# QUOTED PASSAGE:
= = =
Automate GDPR and Privacy Compliance for Web Apps — AI Workflow

Scan your web app for privacy violations, generate compliant consent flows, and build automated data subject request handling — without hiring a DPO.

The Problem

Sara runs a B2B SaaS tool with 12,000 users across the EU. The app collects emails, tracks page views, stores IP addresses, and uses third-party scripts that set cookies — all without a proper consent mechanism. Last Tuesday, a user in Berlin emailed asking for all their personal data to be deleted. Sara realized she has no idea where that user's data actually lives.

It is in PostgreSQL, obviously. But also in Redis sessions that store the user's last active timestamp. And in application logs where every API request includes the user's IP and auth token. And in the two third-party analytics tools the marketing team integrated last year without telling engineering. And in the payment processor that has the user's full name and billing address.

The GDPR fines are real — up to 4% of global revenue — but hiring a Data Protection Officer and a compliance consultant costs more than Sara's entire engineering team. She needs to find every piece of personal data in her system, build proper consent flows, and create a process for handling deletion requests. The user in Berlin is waiting for a response, and GDPR gives Sara 30 days.
= = =
# COLLECTED MATERIAL:
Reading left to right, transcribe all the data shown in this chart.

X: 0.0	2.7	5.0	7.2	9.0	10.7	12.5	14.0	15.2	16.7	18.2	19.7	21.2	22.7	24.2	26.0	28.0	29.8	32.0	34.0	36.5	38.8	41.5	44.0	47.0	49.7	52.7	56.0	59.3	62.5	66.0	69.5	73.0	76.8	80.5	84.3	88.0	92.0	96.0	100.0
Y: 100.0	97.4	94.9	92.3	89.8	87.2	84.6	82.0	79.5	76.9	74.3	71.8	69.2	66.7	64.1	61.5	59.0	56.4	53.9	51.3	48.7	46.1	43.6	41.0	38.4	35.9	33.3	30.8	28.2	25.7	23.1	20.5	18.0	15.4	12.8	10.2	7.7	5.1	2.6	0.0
= = =
# EXERCISE TASKS:
a) According to the GDPR workflow page, how many days does GDPR give Sara to respond to the user in Berlin?
b) Please transcribe the stretch of the GDPR workflow page from "It is in PostgreSQL, obviously." through "Sara 30 days.".

# WRITTEN ANSWERS:
a) 30 days.

b)
It is in PostgreSQL, obviously. But also in Redis sessions that store the user's last active timestamp. And in application logs where every API request includes the user's IP and auth token. And in the two third-party analytics tools the marketing team integrated last year without telling engineering. And in the payment processor that has the user's full name and billing address.

The GDPR fines are real — up to 4% of global revenue — but hiring a Data Protection Officer and a compliance consultant costs more than Sara's entire engineering team. She needs to find every piece of personal data in her system, build proper consent flows, and create a process for handling deletion requests. The user in Berlin is waiting for a response, and GDPR gives Sara 30 days.